§ **SOURCE MATERIAL**:
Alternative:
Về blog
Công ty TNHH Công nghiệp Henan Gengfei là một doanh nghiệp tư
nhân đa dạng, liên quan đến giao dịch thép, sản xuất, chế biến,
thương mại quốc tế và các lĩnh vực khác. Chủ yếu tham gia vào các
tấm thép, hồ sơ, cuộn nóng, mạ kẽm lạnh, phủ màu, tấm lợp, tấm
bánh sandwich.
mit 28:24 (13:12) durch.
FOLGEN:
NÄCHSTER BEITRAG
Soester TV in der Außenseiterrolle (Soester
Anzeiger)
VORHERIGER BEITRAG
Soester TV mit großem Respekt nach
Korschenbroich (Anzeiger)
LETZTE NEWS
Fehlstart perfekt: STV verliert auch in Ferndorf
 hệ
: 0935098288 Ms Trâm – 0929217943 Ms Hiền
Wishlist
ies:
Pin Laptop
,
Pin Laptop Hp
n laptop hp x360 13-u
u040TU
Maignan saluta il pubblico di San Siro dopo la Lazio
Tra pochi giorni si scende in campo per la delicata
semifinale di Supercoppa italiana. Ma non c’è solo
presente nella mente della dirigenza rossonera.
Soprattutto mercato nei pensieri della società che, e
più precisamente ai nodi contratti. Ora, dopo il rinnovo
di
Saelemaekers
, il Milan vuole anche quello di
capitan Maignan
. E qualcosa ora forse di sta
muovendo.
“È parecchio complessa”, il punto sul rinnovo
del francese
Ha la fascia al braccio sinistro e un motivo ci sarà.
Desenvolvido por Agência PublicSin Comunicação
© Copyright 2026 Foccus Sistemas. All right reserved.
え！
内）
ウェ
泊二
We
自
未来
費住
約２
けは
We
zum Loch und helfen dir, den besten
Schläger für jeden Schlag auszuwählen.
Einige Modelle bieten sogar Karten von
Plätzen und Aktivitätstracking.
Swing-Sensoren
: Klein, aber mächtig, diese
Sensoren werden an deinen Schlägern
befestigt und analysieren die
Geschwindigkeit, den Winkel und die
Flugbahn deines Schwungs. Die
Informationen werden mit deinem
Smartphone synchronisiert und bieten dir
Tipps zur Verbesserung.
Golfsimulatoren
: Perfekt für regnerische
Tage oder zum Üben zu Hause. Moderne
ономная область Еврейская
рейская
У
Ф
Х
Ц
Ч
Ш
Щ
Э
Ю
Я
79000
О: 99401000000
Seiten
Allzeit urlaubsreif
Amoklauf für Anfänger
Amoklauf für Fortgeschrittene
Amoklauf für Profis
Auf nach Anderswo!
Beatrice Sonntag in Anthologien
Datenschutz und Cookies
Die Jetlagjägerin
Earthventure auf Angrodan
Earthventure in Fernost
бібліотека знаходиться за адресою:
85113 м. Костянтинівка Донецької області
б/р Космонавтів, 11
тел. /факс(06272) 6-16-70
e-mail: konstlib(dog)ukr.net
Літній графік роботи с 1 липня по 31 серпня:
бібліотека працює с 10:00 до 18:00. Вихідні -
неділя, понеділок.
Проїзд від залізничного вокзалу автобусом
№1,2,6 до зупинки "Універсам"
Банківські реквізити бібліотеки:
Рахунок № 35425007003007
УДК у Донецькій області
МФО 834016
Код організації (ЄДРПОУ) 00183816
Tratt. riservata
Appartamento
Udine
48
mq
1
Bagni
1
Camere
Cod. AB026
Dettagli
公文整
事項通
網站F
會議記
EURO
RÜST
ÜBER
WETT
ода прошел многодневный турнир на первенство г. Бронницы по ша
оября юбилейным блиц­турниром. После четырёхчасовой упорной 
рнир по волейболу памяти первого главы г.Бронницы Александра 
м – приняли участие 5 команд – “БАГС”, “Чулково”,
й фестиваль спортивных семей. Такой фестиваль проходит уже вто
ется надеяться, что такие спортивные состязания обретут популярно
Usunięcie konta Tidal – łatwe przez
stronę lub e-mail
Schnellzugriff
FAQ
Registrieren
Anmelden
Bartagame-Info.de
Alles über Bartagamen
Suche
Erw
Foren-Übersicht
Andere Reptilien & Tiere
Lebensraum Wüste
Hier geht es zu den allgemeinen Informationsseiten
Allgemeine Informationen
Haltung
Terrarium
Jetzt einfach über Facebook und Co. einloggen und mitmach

§ **TO DO**:
Reproduce every line of the material above verbatim, in its original order and without alteration.

§ **TASK ANSWER**:
Alternative:
Về blog
Công ty TNHH Công nghiệp Henan Gengfei là một doanh nghiệp tư
nhân đa dạng, liên quan đến giao dịch thép, sản xuất, chế biến,
thương mại quốc tế và các lĩnh vực khác. Chủ yếu tham gia vào các
tấm thép, hồ sơ, cuộn nóng, mạ kẽm lạnh, phủ màu, tấm lợp, tấm
bánh sandwich.
mit 28:24 (13:12) durch.
FOLGEN:
NÄCHSTER BEITRAG
Soester TV in der Außenseiterrolle (Soester
Anzeiger)
VORHERIGER BEITRAG
Soester TV mit großem Respekt nach
Korschenbroich (Anzeiger)
LETZTE NEWS
Fehlstart perfekt: STV verliert auch in Ferndorf
 hệ
: 0935098288 Ms Trâm – 0929217943 Ms Hiền
Wishlist
ies:
Pin Laptop
,
Pin Laptop Hp
n laptop hp x360 13-u
u040TU
Maignan saluta il pubblico di San Siro dopo la Lazio
Tra pochi giorni si scende in campo per la delicata
semifinale di Supercoppa italiana. Ma non c’è solo
presente nella mente della dirigenza rossonera.
Soprattutto mercato nei pensieri della società che, e
più precisamente ai nodi contratti. Ora, dopo il rinnovo
di
Saelemaekers
, il Milan vuole anche quello di
capitan Maignan
. E qualcosa ora forse di sta
muovendo.
“È parecchio complessa”, il punto sul rinnovo
del francese
Ha la fascia al braccio sinistro e un motivo ci sarà.
Desenvolvido por Agência PublicSin Comunicação
© Copyright 2026 Foccus Sistemas. All right reserved.
え！
内）
ウェ
泊二
We
自
未来
費住
約２
けは
We
zum Loch und helfen dir, den besten
Schläger für jeden Schlag auszuwählen.
Einige Modelle bieten sogar Karten von
Plätzen und Aktivitätstracking.
Swing-Sensoren
: Klein, aber mächtig, diese
Sensoren werden an deinen Schlägern
befestigt und analysieren die
Geschwindigkeit, den Winkel und die
Flugbahn deines Schwungs. Die
Informationen werden mit deinem
Smartphone synchronisiert und bieten dir
Tipps zur Verbesserung.
Golfsimulatoren
: Perfekt für regnerische
Tage oder zum Üben zu Hause. Moderne
ономная область Еврейская
рейская
У
Ф
Х
Ц
Ч
Ш
Щ
Э
Ю
Я
79000
О: 99401000000
Seiten
Allzeit urlaubsreif
Amoklauf für Anfänger
Amoklauf für Fortgeschrittene
Amoklauf für Profis
Auf nach Anderswo!
Beatrice Sonntag in Anthologien
Datenschutz und Cookies
Die Jetlagjägerin
Earthventure auf Angrodan
Earthventure in Fernost
бібліотека знаходиться за адресою:
85113 м. Костянтинівка Донецької області
б/р Космонавтів, 11
тел. /факс(06272) 6-16-70
e-mail: konstlib(dog)ukr.net
Літній графік роботи с 1 липня по 31 серпня:
бібліотека працює с 10:00 до 18:00. Вихідні -
неділя, понеділок.
Проїзд від залізничного вокзалу автобусом
№1,2,6 до зупинки "Універсам"
Банківські реквізити бібліотеки:
Рахунок № 35425007003007
УДК у Донецькій області
МФО 834016
Код організації (ЄДРПОУ) 00183816
Tratt. riservata
Appartamento
Udine
48
mq
1
Bagni
1
Camere
Cod. AB026
Dettagli
公文整
事項通
網站F
會議記
EURO
RÜST
ÜBER
WETT
ода прошел многодневный турнир на первенство г. Бронницы по ша
оября юбилейным блиц­турниром. После четырёхчасовой упорной 
рнир по волейболу памяти первого главы г.Бронницы Александра 
м – приняли участие 5 команд – “БАГС”, “Чулково”,
й фестиваль спортивных семей. Такой фестиваль проходит уже вто
ется надеяться, что такие спортивные состязания обретут популярно
Usunięcie konta Tidal – łatwe przez
stronę lub e-mail
Schnellzugriff
FAQ
Registrieren
Anmelden
Bartagame-Info.de
Alles über Bartagamen
Suche
Erw
Foren-Übersicht
Andere Reptilien & Tiere
Lebensraum Wüste
Hier geht es zu den allgemeinen Informationsseiten
Allgemeine Informationen
Haltung
Terrarium
Jetzt einfach über Facebook und Co. einloggen und mitmach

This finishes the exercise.